Purpose: The overall objective of this study was to develop a MIP and evaluate its inhibitory effect against bacterial biofilm formation.
Methods: Pseudomonas aeruginosa was selected as it is a model organism for the study of both biofilms and QS. As one of the major AIs produced by P. aeruginosa, N-(3-oxododecanoyl)-L-homoserine lactone (3-oxo-C12-AHL) was served as the template molecule for the synthesis of MIPs. Binding capacity and selectivity of MIPs towards 3-oxo-C12-AHL was evaluated in equilibrium binding tests in aqueous condition (i.e., 20% acetonitrile). To evaluate the inhibitory effect of MIPs against biofilm formation, biofilms of P. aeruginosa and/or Salmonella enterica and Campylobacter jejuni were incubated with or without the presence of MIPs. Confocal laser scanning microscopy staining assay and crystal violet staining assay were conducted to quantify biofilm formation levels. Statistical significance was determined using Student’s t-test.
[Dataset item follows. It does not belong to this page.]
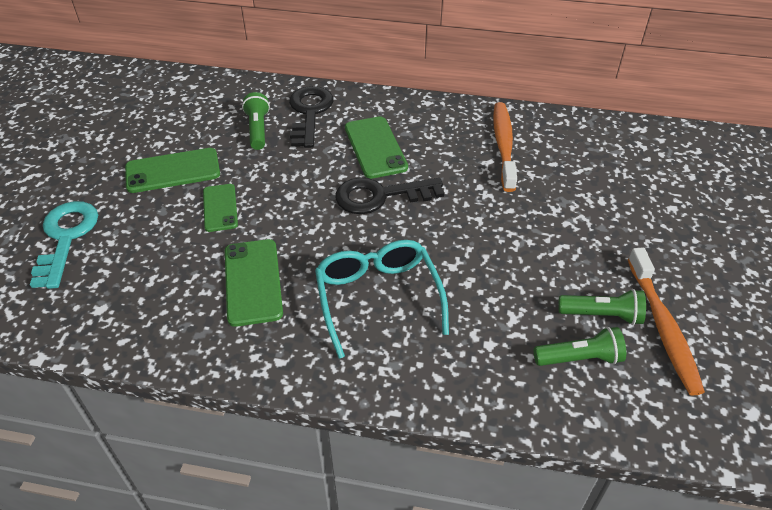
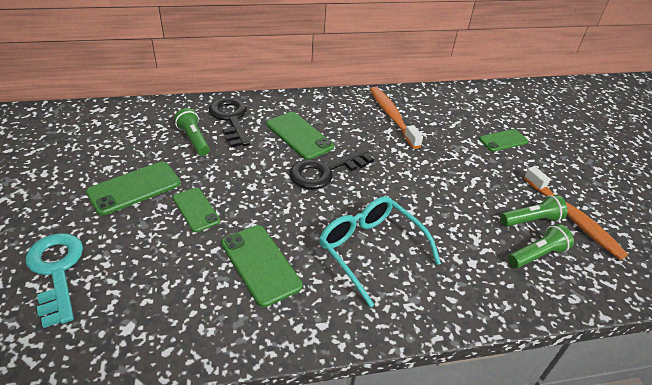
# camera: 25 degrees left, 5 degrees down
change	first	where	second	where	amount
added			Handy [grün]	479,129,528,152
Results: The binding capacity of MIPs was 3.81 mg/g, which was 1.22 times higher than the control group. It indicated highly specificity of MIPs towards 3-oxo-C12-AHL.The results showed that MIPs could significantly (P<0.05) prevent biofilm formation at the early and middle stage (i.e., 4 to 12 h).
Significance: This study developed and evaluated a novel strategy to control both monospecies and multispecies bacterial biofilm formation and can be potentially applied to inhibit other QS-regulated bacterial behaviors.